Constitutional change can be effective in bringing in same-sex marriage. When rewriting its constitution in 1996, post-apartheid South Africa was revolutionary in safeguarding sexual orientation as a human right.

In 2005, in Minister of Home Affairs v Fourie, the constitutional court held that failure to recognise same-sex marriage was unconstitutional and the Civil Union Act followed in 2006.

Ten years later, the US Supreme Court handed down its ruling in Obergefell v Hodges that state-level bans on same-sex marriage were unconstitutional, clarifying what had been a confused picture across the various states and cities.

Famously, Ireland became the first country to introduce same-sex marriage by referendum, when the proposal to make such marriages legal in 2015 attracted 62 per cent of the votes cast and made headlines around the world.

In Australia, federal law bans recognition of same-sex marriages, although registered partnerships are available in some states. When Malcolm Turnbull became Prime Minister in 2015 he stated that a referendum on the issue would be retained after the next election, due by January 2017. It is expected that public opinion will be in favour of same-sex marriages.

Glimmer of hope?

Change still seems very distant in Africa and Asia.

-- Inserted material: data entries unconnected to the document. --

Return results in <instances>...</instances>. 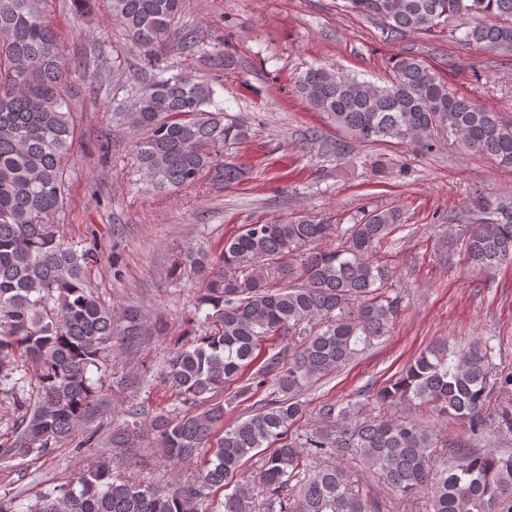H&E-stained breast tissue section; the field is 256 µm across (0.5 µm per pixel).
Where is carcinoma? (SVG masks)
<instances>
[{
    "mask_svg": "<svg viewBox=\"0 0 512 512\" xmlns=\"http://www.w3.org/2000/svg\"><path fill=\"white\" fill-rule=\"evenodd\" d=\"M385 22L395 39L448 32L512 55V0H347ZM181 0H108L112 16L144 57L172 44L202 51L192 31L176 35ZM44 0H0V394L18 412L15 439L0 444V462L76 454L98 444L99 415L112 353L137 350L148 335L136 311L100 300L87 276L99 254L58 238L55 218L67 200L76 135L70 102L76 65L54 33ZM382 83L324 67L298 76L295 93L359 144L405 145L432 152L452 136L464 154L512 167V121L458 95L441 75L407 52L389 60ZM131 104L112 123L135 142L136 172L154 191L188 188L203 173L226 185L245 170L220 160L227 142L249 128L227 118L214 85L182 73L127 84ZM475 221L446 226L437 251L492 272L512 264V204L481 199ZM405 223L398 208L374 210L319 249L332 225L301 216L244 224L224 241L214 263H200L195 297L200 333L177 345L161 374L187 410L144 422L138 408L112 428L106 450L72 481L53 487L27 512H208L209 491L224 488L245 461L260 457L253 486L225 495L224 512H381L368 491L352 490L351 466L378 474L395 492H426L423 512H512V454L450 448L432 465V423L414 415L365 417L359 405L318 410L322 425L291 434L306 416L305 389L381 342L402 310L395 268L373 260ZM283 346L273 347V341ZM492 348L462 349L442 338L425 347L371 404L408 403L438 419L461 422L472 438L497 425L512 429V411L489 405ZM265 356L240 387L256 395L274 381L278 396L247 418L224 424L214 397ZM33 390H28L29 386ZM170 462L203 461L189 482L152 487L112 472L108 449L127 448L125 468L145 464V435ZM257 500L258 510L250 507Z\"/></svg>",
    "mask_w": 512,
    "mask_h": 512,
    "instance_id": "carcinoma-1",
    "label": "carcinoma"
}]
</instances>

David Ryken, Chair, IBA LGBTI Committee

‘Many countries in Asia and the Middle East do not yet recognise the rights of individuals in many areas,’ says David Ryken, Co-Chair of the IBA's LGBTI Law Committee, ‘so the rights of LGBTI persons with regard to marriage are very much down on the list of priorities.’

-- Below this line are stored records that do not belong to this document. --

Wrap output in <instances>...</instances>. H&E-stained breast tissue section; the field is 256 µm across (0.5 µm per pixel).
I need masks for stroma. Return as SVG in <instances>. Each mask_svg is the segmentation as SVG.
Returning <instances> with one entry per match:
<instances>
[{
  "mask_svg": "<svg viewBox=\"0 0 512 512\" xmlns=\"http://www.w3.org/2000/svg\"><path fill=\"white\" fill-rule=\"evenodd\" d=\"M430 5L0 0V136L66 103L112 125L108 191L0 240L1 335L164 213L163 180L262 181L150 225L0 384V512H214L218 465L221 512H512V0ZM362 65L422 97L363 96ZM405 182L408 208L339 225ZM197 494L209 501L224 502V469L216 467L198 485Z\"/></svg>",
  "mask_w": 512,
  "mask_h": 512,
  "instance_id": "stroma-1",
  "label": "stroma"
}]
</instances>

Apart from South Africa, no African country is making any moves towards equality. Many retain colonial anti-homosexual laws and are pursuing intense crackdowns on the LGBTI community, even where such actions affect the whole country and not just the LGBTI community.

Ryken offers a glimmer of hope though. ‘India is an interesting exception’, he says. ‘Possibly the LGBTI marriage equality issue can leap-frog over other human rights issues.’

The question of sanctions is regularly raised in the Universal Periodic Review to which all countries are subjected in the UN Human Rights Council.

However, Michael Kirby believes imposition of sanctions by decisions of the United Nations remains some way off: ‘That may come one day when it is fully realised that hostility and violence towards LGBTI people for a variation of nature is as offensive to human rights principles as was racial hatred and apartheid, against which sanctions were imposed after the 1970s.’

Kirby notes however, that ‘homophobia is bad for the balance sheet’ and believes it is multinational corporations that will influence such countries, as the commercial and employment policies they use at head office are exercised in foreign countries and will influence local business practice. He believes that ‘legal firms have to be in the vanguard of setting a good LGBTI example'.

There appears to be a clear split between countries that, recognising changing social and moral values, have moved towards equality in marriage, and large parts of the world which have resisted such change.

David Ryken sees the problem in terms of rule of law: ‘Where human rights and the rule of law is already thin on the ground, I do not see there being much movement until there is a fuller recognition that citizens have a right of non-conformity and that states do not have the right to violate individuals and their rights.

'The fight is really about the rule of law, not the rule by law.’